● **WHAT YOU ARE ASKED TO DO**:
The records below are to be reproduced word for word.

╭─ RECORDS FOR THIS EXERCISE

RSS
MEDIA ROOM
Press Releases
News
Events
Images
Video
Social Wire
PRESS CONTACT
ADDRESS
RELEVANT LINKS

╰─

● **ANSWER TO THIS EXERCISE**:
RSS
MEDIA ROOM
Press Releases
News
Events
Images
Video
Social Wire
PRESS CONTACT
ADDRESS
RELEVANT LINKS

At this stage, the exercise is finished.